• _WHAT THE TASK REQUIRES_
Count the lines in the items below that contain the word "Estado". Upper and lower case count as different, so give only the number.

• _STUDY MATERIAL_
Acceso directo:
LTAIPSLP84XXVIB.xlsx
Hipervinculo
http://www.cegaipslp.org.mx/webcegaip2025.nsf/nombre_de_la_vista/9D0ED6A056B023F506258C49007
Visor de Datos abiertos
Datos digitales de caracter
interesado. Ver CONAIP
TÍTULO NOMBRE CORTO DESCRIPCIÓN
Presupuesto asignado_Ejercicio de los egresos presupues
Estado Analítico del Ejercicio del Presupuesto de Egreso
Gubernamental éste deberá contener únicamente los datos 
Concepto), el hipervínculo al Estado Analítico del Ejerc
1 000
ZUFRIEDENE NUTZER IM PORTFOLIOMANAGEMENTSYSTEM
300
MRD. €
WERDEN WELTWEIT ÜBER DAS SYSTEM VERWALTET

...

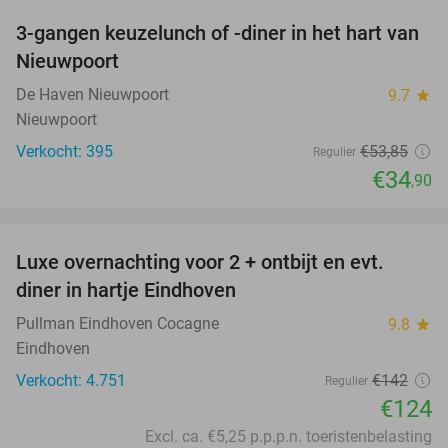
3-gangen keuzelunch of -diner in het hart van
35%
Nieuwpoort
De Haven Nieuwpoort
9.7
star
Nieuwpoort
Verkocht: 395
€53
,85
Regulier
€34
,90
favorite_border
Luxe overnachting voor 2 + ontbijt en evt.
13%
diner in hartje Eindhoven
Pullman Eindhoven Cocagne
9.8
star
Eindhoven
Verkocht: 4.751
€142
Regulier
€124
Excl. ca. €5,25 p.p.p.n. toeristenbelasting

---

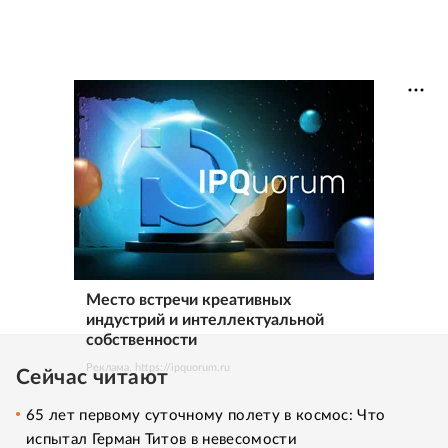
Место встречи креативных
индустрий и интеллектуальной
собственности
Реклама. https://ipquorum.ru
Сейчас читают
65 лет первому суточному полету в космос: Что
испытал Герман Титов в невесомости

• _RESPONSE AREA_
2